A lot of black men die early. And many die from preventable diseases and the sticky consequences of them.
When I read of John Singleton’s death, this came back in an undeniable brightness. I grew up loving his work. I didn’t know how young he was until obituaries began.
Then, I visited the catalog in my mind. The men I’ve loved as an adult who have died, namely my father Mardell Culley and my then father-in-law John McKinney. There’s the list of men I’ve served as a leader, a list of those living who, like Singleton, struggle quietly.
Among the responses to Mr. Singleton’s death, researchers have turned again to the problem of black folk dying, particularly black men. Dr. Clyde Yancy, a cardiologist at NM whose work around social determinants of health I respect, grow from, and learn from is a consistent care provider around these issues.

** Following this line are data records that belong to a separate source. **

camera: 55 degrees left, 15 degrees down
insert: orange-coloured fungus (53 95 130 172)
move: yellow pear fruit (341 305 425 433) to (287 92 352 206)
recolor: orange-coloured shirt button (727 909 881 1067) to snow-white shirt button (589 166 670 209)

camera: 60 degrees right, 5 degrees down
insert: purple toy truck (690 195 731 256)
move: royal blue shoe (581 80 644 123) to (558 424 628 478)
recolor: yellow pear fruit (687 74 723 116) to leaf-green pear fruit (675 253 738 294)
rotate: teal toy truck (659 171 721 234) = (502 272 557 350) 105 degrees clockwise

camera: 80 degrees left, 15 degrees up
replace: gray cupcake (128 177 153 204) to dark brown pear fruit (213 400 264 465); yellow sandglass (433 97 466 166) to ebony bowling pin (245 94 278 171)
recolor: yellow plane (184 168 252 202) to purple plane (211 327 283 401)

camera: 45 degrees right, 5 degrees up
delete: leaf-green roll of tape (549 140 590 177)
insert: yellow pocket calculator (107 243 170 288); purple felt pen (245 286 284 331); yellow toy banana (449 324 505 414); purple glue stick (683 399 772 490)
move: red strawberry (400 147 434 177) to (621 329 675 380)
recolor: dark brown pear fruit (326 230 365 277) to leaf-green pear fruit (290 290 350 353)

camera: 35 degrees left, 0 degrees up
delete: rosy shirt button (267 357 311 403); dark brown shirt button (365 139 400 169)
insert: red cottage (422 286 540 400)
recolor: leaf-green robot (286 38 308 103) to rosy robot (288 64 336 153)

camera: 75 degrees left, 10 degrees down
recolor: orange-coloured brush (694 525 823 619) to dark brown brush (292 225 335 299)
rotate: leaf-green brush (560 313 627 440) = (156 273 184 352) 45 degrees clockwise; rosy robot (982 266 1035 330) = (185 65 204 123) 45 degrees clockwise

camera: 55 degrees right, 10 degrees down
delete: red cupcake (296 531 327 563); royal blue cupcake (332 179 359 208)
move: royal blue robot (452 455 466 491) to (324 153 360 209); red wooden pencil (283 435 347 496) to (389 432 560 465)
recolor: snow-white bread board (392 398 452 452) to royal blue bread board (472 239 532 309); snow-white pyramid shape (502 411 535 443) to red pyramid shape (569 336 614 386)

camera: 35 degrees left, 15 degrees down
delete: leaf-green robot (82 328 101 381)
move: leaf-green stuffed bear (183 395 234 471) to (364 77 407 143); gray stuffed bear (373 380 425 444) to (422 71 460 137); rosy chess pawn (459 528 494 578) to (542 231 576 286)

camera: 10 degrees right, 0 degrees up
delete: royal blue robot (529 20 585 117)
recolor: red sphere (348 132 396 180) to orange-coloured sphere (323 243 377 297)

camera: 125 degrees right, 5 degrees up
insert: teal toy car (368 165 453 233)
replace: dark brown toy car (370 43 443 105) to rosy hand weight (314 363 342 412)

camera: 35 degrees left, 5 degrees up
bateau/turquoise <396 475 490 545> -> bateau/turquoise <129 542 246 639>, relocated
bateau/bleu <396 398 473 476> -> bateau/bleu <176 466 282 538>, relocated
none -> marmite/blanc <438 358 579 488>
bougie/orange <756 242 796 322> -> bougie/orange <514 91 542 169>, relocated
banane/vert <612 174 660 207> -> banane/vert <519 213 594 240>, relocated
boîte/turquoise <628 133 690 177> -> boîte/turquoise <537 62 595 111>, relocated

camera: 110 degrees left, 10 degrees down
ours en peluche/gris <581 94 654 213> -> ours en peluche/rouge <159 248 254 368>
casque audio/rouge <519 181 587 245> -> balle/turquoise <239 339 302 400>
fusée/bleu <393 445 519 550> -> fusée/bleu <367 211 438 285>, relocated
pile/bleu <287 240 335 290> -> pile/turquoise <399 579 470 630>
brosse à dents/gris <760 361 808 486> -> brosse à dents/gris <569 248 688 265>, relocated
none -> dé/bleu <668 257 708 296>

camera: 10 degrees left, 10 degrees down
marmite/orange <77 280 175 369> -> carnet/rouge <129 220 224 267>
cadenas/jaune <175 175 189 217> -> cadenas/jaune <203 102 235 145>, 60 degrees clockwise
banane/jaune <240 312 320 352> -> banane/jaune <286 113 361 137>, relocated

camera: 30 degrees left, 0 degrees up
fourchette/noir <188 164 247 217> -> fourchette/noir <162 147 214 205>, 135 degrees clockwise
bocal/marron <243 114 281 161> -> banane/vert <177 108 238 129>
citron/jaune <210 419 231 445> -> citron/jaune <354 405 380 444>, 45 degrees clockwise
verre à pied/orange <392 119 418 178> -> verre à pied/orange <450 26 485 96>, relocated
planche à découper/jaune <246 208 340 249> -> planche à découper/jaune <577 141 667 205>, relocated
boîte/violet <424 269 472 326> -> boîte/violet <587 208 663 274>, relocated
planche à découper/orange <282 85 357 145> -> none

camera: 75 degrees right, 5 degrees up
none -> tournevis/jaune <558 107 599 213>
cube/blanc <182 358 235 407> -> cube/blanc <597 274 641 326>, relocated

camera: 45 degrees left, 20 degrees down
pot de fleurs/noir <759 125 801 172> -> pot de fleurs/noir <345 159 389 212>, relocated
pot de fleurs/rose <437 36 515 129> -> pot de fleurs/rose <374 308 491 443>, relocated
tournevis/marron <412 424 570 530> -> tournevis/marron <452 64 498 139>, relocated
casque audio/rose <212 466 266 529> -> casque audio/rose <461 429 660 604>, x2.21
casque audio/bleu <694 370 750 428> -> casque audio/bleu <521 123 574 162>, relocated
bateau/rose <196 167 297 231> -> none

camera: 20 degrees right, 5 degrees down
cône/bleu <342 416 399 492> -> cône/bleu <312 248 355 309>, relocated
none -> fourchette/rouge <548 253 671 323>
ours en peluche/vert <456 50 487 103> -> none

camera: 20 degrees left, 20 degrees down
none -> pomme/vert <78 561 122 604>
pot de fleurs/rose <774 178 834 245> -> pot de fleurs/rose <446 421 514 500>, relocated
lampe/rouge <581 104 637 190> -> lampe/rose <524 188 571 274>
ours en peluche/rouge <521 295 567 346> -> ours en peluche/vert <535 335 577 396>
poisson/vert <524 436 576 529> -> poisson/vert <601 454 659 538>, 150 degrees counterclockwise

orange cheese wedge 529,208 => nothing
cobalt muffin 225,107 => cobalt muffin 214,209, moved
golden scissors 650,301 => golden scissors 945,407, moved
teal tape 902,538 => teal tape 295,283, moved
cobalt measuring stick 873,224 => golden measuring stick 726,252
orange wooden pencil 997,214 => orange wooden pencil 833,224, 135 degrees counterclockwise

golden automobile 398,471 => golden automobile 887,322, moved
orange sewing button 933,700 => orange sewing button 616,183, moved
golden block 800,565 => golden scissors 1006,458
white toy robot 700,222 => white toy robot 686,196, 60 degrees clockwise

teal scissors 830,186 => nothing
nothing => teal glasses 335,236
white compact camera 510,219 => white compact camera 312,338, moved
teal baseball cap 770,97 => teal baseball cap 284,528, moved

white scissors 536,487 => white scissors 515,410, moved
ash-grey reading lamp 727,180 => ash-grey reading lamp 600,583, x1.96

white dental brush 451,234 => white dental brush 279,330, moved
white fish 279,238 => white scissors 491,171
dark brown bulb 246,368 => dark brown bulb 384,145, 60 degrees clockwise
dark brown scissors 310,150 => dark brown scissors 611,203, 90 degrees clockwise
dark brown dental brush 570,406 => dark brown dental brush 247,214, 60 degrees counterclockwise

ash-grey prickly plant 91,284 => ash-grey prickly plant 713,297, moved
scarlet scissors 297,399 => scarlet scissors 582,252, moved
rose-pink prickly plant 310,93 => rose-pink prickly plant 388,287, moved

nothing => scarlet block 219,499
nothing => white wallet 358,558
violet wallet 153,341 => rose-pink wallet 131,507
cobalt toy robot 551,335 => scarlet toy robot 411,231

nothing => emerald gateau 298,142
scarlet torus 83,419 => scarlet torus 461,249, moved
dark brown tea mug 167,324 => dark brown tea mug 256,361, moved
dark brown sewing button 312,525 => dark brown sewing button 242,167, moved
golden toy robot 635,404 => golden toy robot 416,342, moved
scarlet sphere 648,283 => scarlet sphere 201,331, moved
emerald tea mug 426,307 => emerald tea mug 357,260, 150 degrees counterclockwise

Dr. Yancy says bluntly, “I want this message to be explicitly clear: Check your blood pressure. That’s a hard stop. That’s the takeaway; and especially if you’re an African American man, check it today.”
That is within reach. Drop-in clinics, CVS, Target, your doctor, your cousin’s doctor, your family friend who is a nurse, your ex’s distant friend from third grade. Check your blood pressure.
Speaking about the rates of disease in the black community and after stating the men he has lost, Dr. Yancy sums it up, “It’s just unacceptable. We can live life a different way.”
It’s true. We can. And we can struggle while making noise for the health of our beautiful selves and the health of those we love.